WHAT IS EXPECTED: Each line in the entries below that holds the string "worn" is to be listed.

RECORD SET:
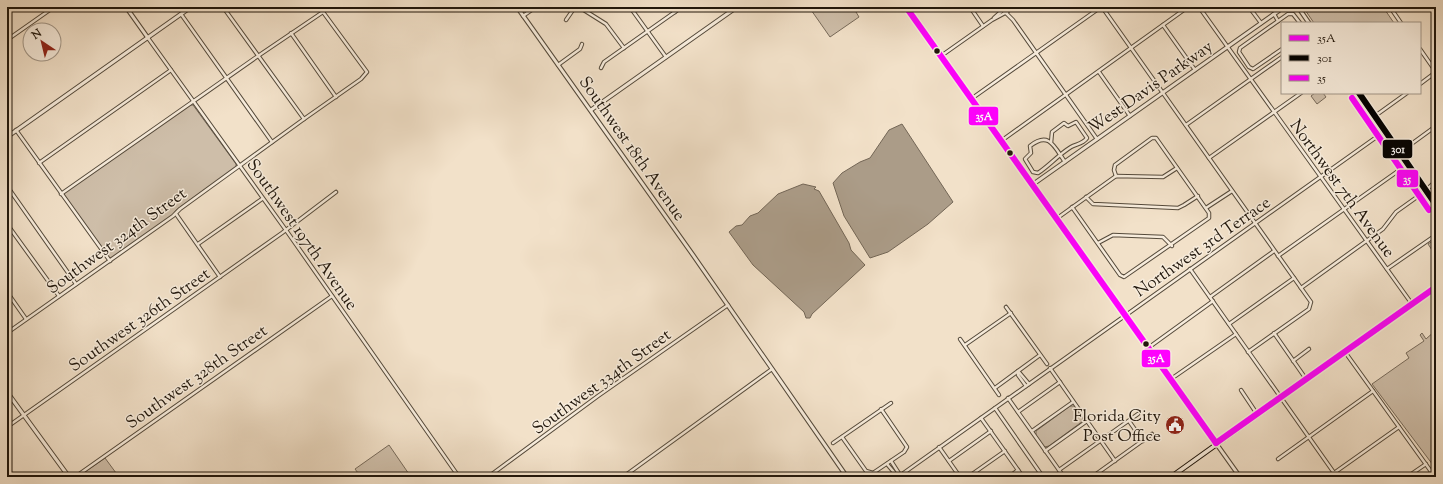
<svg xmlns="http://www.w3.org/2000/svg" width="1443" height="484" font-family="'Sorts Mill Goudy',serif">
<rect width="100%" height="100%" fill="#f2e1c9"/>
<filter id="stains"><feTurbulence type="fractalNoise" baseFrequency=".005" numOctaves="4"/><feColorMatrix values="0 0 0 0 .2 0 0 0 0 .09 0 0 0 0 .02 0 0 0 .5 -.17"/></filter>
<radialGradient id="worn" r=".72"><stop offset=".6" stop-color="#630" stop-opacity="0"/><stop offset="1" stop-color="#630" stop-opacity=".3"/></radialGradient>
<g fill="#cebea9" stroke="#776a5a">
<polygon points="809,7 853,7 859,17 830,37"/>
<polygon points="1303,7 1383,7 1394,23 1314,23"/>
<polygon points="1315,93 1323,93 1326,97 1317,104 1311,96"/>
<polygon points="189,105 193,105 236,164 236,167 176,210 172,216 113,257 109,258 62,194"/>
<polygon points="1436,239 1436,256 1428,244"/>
<polygon points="1436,330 1436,469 1372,384 1409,358 1406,353 1424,341 1420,335 1422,333 1426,339"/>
<polygon points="1070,406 1075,406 1083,417 1083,421 1049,446 1044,447 1036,435 1036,431"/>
<polygon points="389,445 411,477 361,477 355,469"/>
<polygon points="105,458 119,477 78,477 79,476"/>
</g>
<g fill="#ab9c88" stroke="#736656">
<polygon points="902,124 953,202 928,224 888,252 870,258 844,216 833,183 842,173 860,162 870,158 889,130"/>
<polygon points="803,184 816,187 814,189 819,191 849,243 851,250 865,265 812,314 810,318 806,318 804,312 753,265 729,232 736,226 742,225 750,216 758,213 778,194"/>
</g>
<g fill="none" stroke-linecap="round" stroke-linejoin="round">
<g stroke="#54493a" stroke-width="4.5">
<g id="minor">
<polyline points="579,7 606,24 624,48"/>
<polyline points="630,7 666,57"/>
<polyline points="672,7 675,12"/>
<polyline points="970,7 983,26"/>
<polyline points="1005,7 1003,11 1006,13 1009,10 1007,7"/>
<polyline points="1102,7 1311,302 1309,309 1248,352"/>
<polyline points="1199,7 1412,304"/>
<polyline points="1249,7 1261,23"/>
<polyline points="1390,7 1401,23"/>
<polyline points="1006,13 1013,20 1097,139"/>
<polyline points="181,14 272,142"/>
<polyline points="1274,14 1278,21"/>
<polyline points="523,16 536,7"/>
<polyline points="994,18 1003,10"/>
<polyline points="566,20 575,7"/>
<polyline points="1163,25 1195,70"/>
<polyline points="291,33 336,97"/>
<polyline points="148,38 288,233 459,477"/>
<polyline points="7,40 54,7"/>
<polyline points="1282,49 1253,69 1249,67 1239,52 1240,48 1288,14 1293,14 1300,23"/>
<polyline points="1420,49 1436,72"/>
<polyline points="941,56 992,20 1005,13"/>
<polyline points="558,65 580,49 582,44"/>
<polyline points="601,68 604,62 682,7"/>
<polyline points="1099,72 1130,116"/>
<polyline points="1420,84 1436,72"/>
<polyline points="971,99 1101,7"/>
<polyline points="1375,116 1407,93"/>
<polyline points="1186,125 1282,57"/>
<polyline points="16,130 110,261"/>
<polyline points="1001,141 1188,7"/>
<path d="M1051,143L1052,132L1064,123L1068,126L1076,122L1087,138C1083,144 1076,144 1071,147C1058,155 1049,166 1038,173L1033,172L1025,159L1031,153L1030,146C1049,131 1054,146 1065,162"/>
<polyline points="1399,153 1436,126"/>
<polyline points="1209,158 1301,93"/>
<polyline points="39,163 171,70"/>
<polyline points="7,186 76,284"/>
<polyline points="61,194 258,56 323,12 367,72 361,79 304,119"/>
<polyline points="1086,197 1093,204 1178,208 1184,205 1198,196"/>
<polyline points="1072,207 1120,275 1124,277 1209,218 1209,213 1156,138 1152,138 1115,165 1114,170 1116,176"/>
<polyline points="1206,208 1232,191"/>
<polyline points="176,214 220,277"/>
<polyline points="1056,219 1116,176 1163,177 1177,168"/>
<polyline points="7,224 59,296"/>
<polyline points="1098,243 1113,235 1163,237 1172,246"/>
<polyline points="198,244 262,199"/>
<polyline points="1278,256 1408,164"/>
<polyline points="1190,269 1337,477"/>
<polyline points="1387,269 1436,235"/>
<polyline points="1301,288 1383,229 1396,212 1424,192 1436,181"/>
<polyline points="7,292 26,319"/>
<polyline points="1210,297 1274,251"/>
<polyline points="1006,307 1047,364"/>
<polyline points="1229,324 1294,278"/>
<polyline points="7,333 173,216 180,209 304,119 223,7"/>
<polyline points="1274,333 1306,379"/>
<polyline points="960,339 999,395"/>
<polyline points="965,345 1011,313"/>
<polyline points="1148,348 1213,301"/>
<polyline points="1345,352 1435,477"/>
<polyline points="1293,361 1309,349"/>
<polyline points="1050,368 1115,461"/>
<polyline points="1171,379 1236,334"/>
<polyline points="1026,386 1018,375 1018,371 1029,384"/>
<polyline points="995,388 1040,355"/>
<polyline points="1241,390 1257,414"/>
<polyline points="1008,398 1064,477"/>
<polyline points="995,408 1043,477"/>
<polyline points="1018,412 1060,382"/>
<polyline points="981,418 1023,477"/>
<polyline points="1129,421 1143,441"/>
<polyline points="7,427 282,233 336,192"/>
<polyline points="1032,431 1073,402"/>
<polyline points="842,437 866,471 873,473 904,452 907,447 881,409"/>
<polyline points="833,443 891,403"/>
<polyline points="939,447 960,477"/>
<polyline points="1045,451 1087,421"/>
<polyline points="1278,459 1373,391"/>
<polyline points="891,461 900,475"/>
<polyline points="949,461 991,431"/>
<polyline points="887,464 898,477"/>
<polyline points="1059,470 1138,414"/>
<polyline points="1334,473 1399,427"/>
<polyline points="75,477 332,296"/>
<polyline points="488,477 598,396 728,305"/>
<polyline points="623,477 772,369"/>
<polyline points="898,477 1385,131"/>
<polyline points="968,477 1005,451"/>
<polyline points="1009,477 1018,470"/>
<polyline points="1092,477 1152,434"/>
<polyline points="1407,477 1426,464"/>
</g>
</g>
<g stroke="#54493a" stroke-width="5">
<g id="tertiary">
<polyline points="126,7 148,38"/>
<polyline points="517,7 693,255 847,477"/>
<polyline points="906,7 1240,477"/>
<polyline points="1298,7 1309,23"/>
<polyline points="1359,93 1436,205"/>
<polyline points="591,110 737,7"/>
<polyline points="7,137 191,7"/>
<polyline points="1032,185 1284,7"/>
<polyline points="7,392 69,477"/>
</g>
</g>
<g stroke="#20160b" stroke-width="5.5">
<polyline id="secondary" points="1171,477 1436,287"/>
</g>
<use href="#minor" stroke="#f7ecdc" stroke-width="2.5"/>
<use href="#tertiary" stroke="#f7ecdc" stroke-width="3"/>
<use href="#secondary" stroke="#f7ecdc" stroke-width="3.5"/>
<g stroke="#f7ecdc" stroke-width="9">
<g id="bus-1">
<polyline points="906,7 1216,443"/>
<polyline points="1216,443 1436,287"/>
</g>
</g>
<g stroke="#f7ecdc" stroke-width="9">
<polyline id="bus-2" points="1359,93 1436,205"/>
</g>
<g stroke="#f7ecdc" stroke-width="9">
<polyline id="bus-3" points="1352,98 1429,210"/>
</g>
<use href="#bus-1" stroke="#f0f" stroke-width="6"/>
<use href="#bus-2" stroke="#000" stroke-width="6"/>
<use href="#bus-3" stroke="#f0f" stroke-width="6"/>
</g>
<defs>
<g id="civic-disc" transform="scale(1)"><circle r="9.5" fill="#8f2418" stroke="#f7ecdc"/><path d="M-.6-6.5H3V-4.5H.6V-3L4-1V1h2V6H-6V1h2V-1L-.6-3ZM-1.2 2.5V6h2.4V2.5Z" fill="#fff"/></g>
</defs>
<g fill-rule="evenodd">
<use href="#civic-disc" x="1175" y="425"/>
</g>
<g fill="#20160b" stroke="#f7ecdc" stroke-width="1.5">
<circle cx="937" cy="51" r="3.5"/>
<circle cx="1010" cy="153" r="3.5"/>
<circle cx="1146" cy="344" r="3.5"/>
</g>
<g text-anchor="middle" stroke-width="3" stroke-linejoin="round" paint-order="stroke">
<g font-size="17" fill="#20160b" stroke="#f7ecdc">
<text transform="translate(1150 86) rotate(-35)" y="6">West Davis Parkway</text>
<text transform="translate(633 148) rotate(55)" y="6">Southwest 18th Avenue</text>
<text transform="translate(1343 188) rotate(54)" y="6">Northwest 7th Avenue</text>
<text transform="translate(303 234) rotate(55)" y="6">Southwest 197th Avenue</text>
<text transform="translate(116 240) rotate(-36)" y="6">Southwest 324th Street</text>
<text transform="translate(1202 246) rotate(-35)" y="6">Northwest 3rd Terrace</text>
<text transform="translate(139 319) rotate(-35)" y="6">Southwest 326th Street</text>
<text transform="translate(196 376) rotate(-35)" y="6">Southwest 328th Street</text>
<text transform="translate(601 381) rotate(-36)" y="6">Southwest 334th Street</text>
</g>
<g font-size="17" fill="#20160b" stroke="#f7ecdc" text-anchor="end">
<text x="1161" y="421">Florida City<tspan x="1161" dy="20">Post Office</tspan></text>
</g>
</g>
<g stroke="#f7ecdc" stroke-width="1.5">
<rect x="968" y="106" width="31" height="20" rx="4" fill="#f0f"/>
<rect x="1382" y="139" width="31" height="20" rx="4" fill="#000"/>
<rect x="1396" y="169" width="23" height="19" rx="4" fill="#f0f"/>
<rect x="1141" y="349" width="30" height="19" rx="4" fill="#f0f"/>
</g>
<g font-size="11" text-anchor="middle" font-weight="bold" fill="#fff">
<text x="984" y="120">35A</text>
<text x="1398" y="153">301</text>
<text x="1407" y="183">35</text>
<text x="1156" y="362">35A</text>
</g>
<rect width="1443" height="484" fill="none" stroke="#f2e1c9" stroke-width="24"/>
<rect x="8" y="8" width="1427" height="468" fill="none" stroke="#20160b" stroke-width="2"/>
<rect x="12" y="12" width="1419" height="460" fill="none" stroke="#20160b"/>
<rect x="1281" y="22" width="140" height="72" fill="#f7ecdc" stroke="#a19688"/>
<rect x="1289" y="35" width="20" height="6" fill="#ff00ff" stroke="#a19688"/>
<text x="1317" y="42" font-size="12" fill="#20160b">35A</text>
<rect x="1289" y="55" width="20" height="6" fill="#000000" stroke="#a19688"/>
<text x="1317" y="62" font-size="12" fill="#20160b">301</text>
<rect x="1289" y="75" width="20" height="6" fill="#ff00ff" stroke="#a19688"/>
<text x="1317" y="82" font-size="12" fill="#20160b">35</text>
<g transform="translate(42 42) rotate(325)"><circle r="19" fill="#f7ecdc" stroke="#a19688"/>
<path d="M0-3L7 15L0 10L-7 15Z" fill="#8f2418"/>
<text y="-6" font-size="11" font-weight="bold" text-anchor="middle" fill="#20160b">N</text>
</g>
<rect width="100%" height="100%" filter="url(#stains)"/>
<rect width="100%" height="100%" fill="url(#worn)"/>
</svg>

OUTPUT:
<radialGradient id="worn" r=".72"><stop offset=".6" stop-color="#630" stop-opacity="0"/><stop offset="1" stop-color="#630" stop-opacity=".3"/></radialGradient>
<rect width="100%" height="100%" fill="url(#worn)"/>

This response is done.